Morgan State University student Michael White was making late-night Uber Eats deliveries on July 12 when he crossed paths with 37-year-old real estate developer Sean Schellenger near Center City in Philadelphia. The pair argued, but we know little about what occurred between them that led to Schellenger getting out of a vehicle, coming face-to-face with White who was on a bike and being stabbed in the fatal altercation.

White turned himself in, and we've compiled nine things we know about the incident.

1. Eyewitnesses say Schellenger was drinking at a local bar before the confrontation.  

The Philadelphia Tribune reports witnesses placed Schellenger at a bar before the deadly confrontation with two men. It is unclear whether these are the same friends who were in the car with him during the incident. Little information about their connection to the argument with White is available. However, witnesses further reported that the struggle between them initially centered around a traffic argument.

2. White spent his 21st birthday behind bars.

After turning himself in, police charged White with first-degree murder and possession of an instrument of crime. White remained behind bars without bail at the Curran-Fromhold Correctional Facility in Holmesburg until recently.

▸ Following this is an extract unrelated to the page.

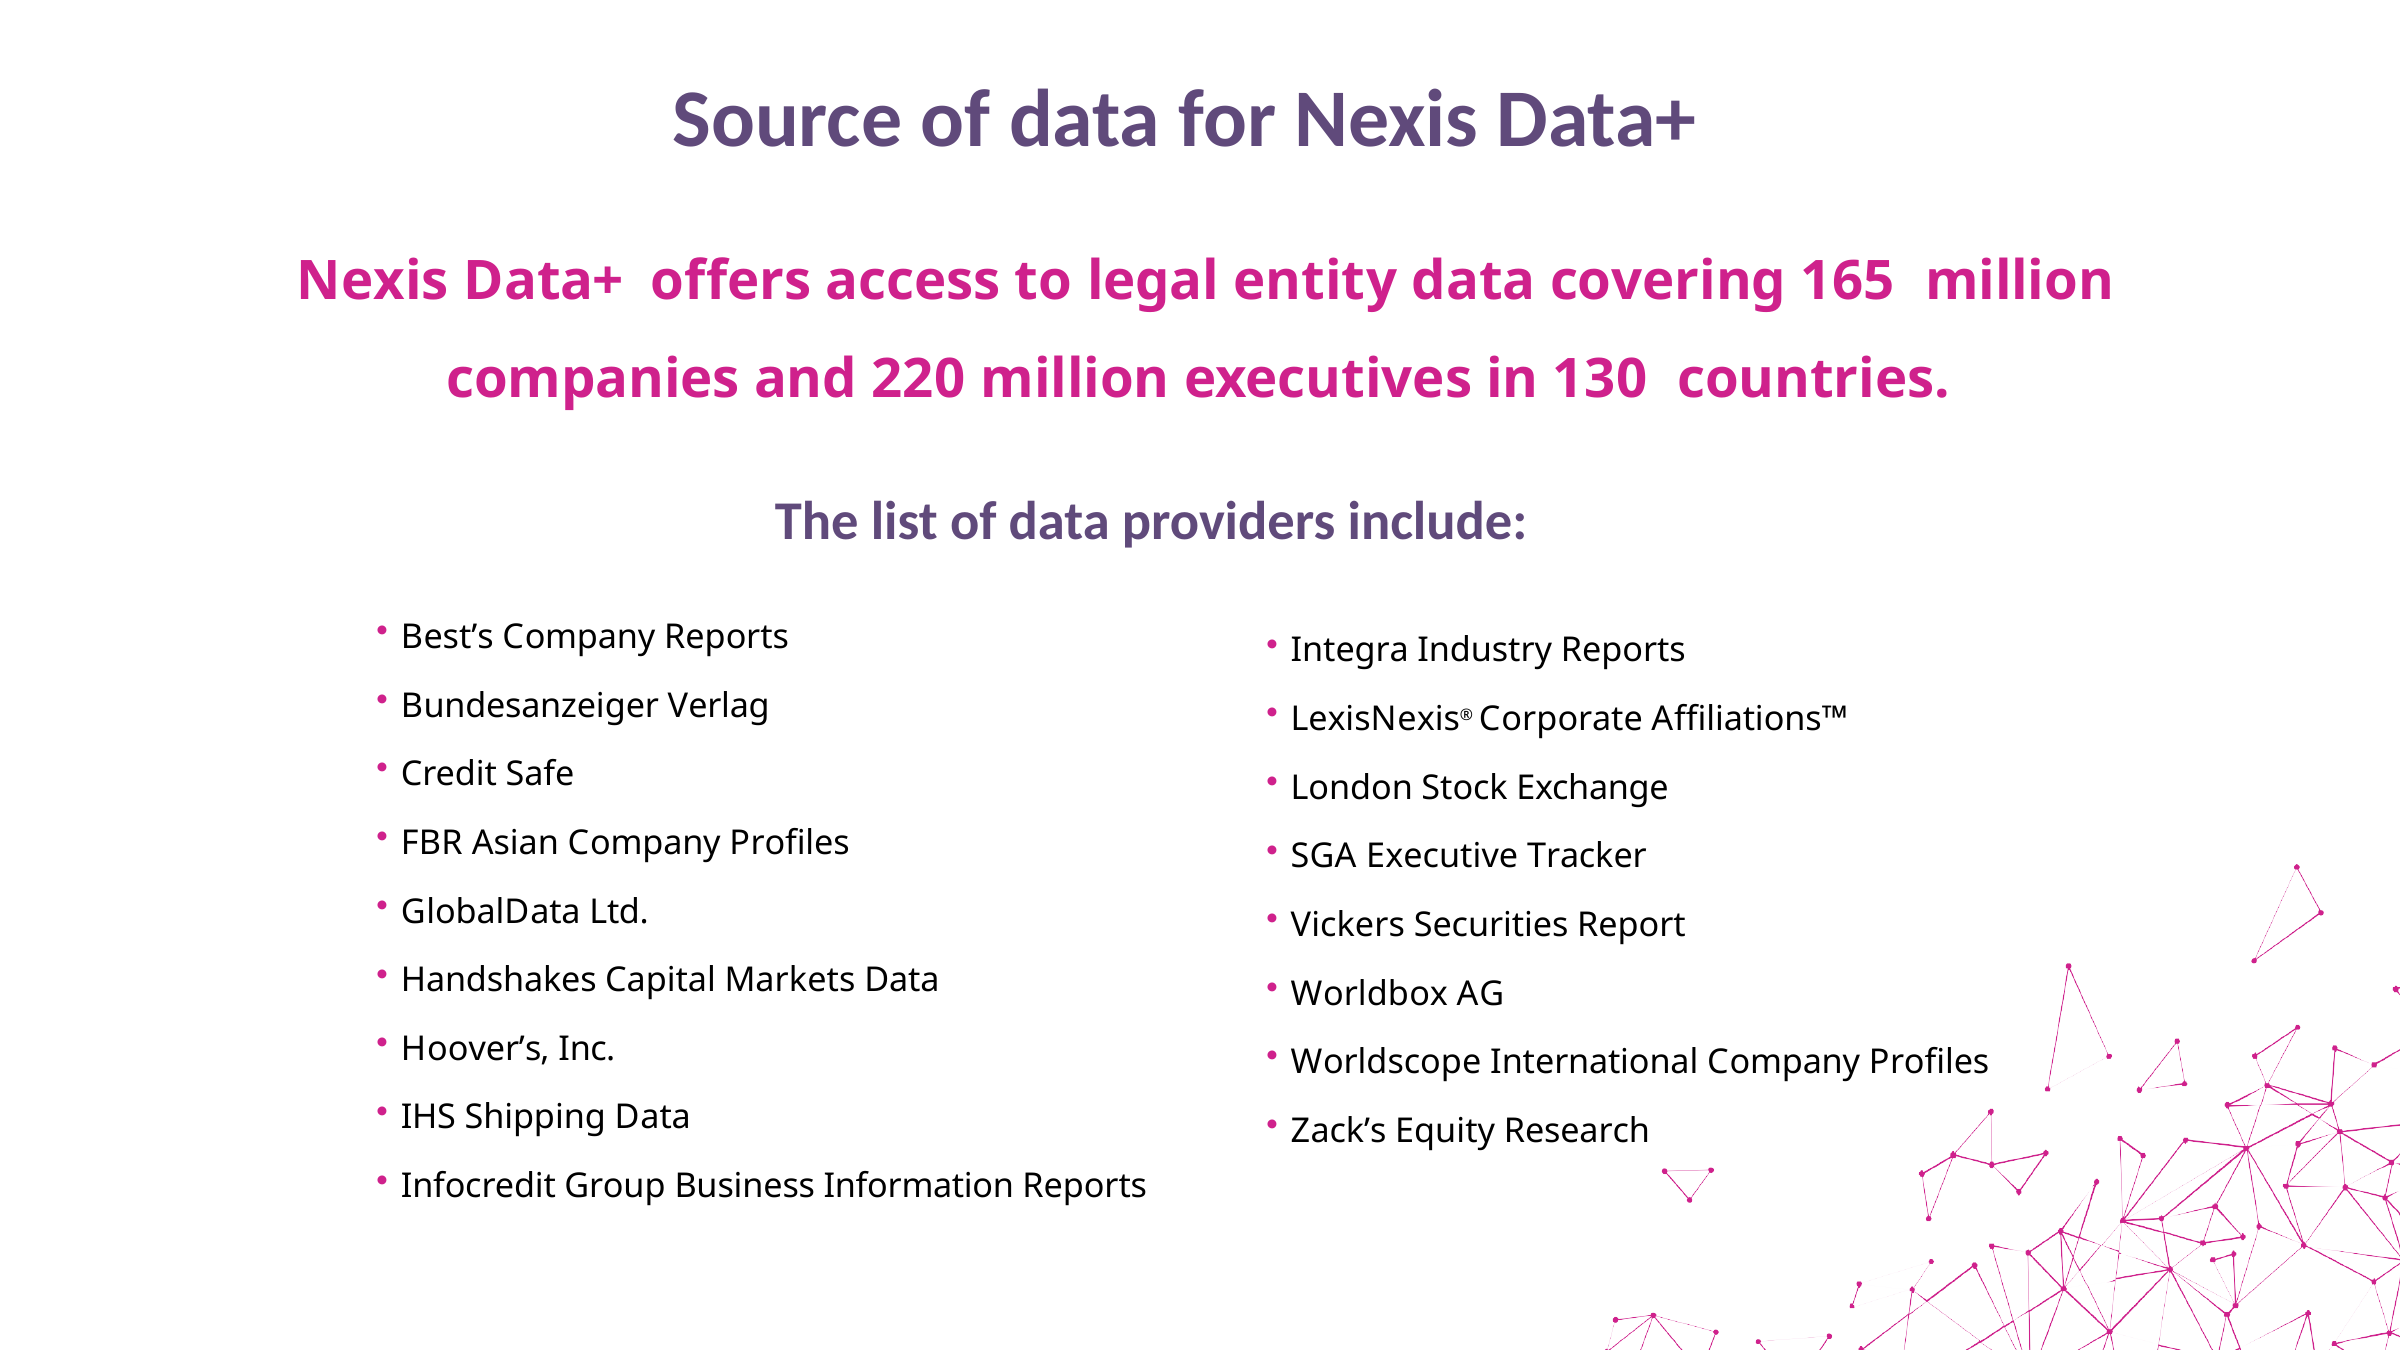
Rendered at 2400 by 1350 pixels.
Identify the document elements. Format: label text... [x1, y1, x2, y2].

With his bail set at $150,000, the Philadelphia Community Bail Fund (PCBF) and the Philadelphia Bail Fund (PBF) paid the necessary 10 percent for White to wait for his next hearing at home, instead of behind bars, on August 2. In a joint statement, the funds agreed that White was given an “unaffordable” and “unconstitutional” bail amount considering his income, NBC Philadelphia reports. On Twitter, the organizations promised to celebrate his release.

3. White was a student at Morgan State University.

The 20-year-old was majoring in sociology/anthropology at the HBCU. He was also a poet and has no prior criminal convictions.  

4. Schellenger has had previous run-ins with the law. 

The Philadelphia Tribune reports Schellenger was involved in two physical altercations with police officers and was convicted for disorderly conduct. 

5. According to Greg Thompson, who has been acting as a spokesman for White’s family, the student kept a knife in his backpack for protection. 

As a late night delivery man, Thompson says the knife White carried was for safety measures. White’s family has co-signed this claim, saying he acted out of self-defense after Schellenger tackled him. During a meeting with prosecutors, White instructed investigators on how to find the blade.  

6. District Attorney Larry Krasner said video evidence could not prove White had any intention to kill Schellenger. 


This would aid in the later removal of harsher charges, Fox 29 reports. Prosecutors are currently seeking third-degree murder, voluntary manslaughter and possession of an instrument of crime charges, Philly Mag reports. Third-degree murder charges call for a maximum prison sentence of 20 to 40 years.

7. Schellenger's mother believes her son’s death is being used by the district attorney for political gain. 


After the preliminary hearing, Linda Schellenger, Sean Schellenger’s mother, released a statement saying, “I was manipulated by Larry Krasner. He was intellectually dishonest. He overruled his own prosecutors. They have clear footage that would have allowed them to hold on murder 1 and no bail. Larry showed up at a preliminary hearing, which is rare, to grandstand for political purposes. My son has become his political pawn. I wanted to trust him. He breached and abused that trust.”

The District Attorney's Office holds firm to the claim lawyers met with Linda hours before the hearing so she would not be surprised by their arguments, and “the email statement released this evening is starkly different from what Mrs. Schellenger repeatedly said… before, as well as during and after the preliminary hearing,” DA office representatives said

8. Many saw White’s bail as evidence of a system set against minorities who are forced to remain in prison due to economic restraints. 

“Michael White’s case demonstrates the injustice of the cash bail system, which despite recent reforms, still makes poverty a crime in Philadelphia,” PBF co-founder and vice president Malik Neal said. “Every day people like Michael are stripped of their freedom without being tried simply because of their inability to pay bail.”

Zoe Goldberg, a coordinator for PBF, believes high bail amounts also work to “strip away the presumption of innocence.”

9. White’s next hearing is set for October 30.

While White awaits his next hearing, he will remain on house arrest. 

“It’s a blessing. I’m glad he is home,” White’s uncle, Quinnell Armstrong said. “He has a way to go, and we have a long way to go to finish up the case.”

As those following the case continue to pursue questions surrounding what video evidence shows and what information has been kept from the public, the PCBF and the PBF find a small win in being able to ensure White's waiting time is spent at home.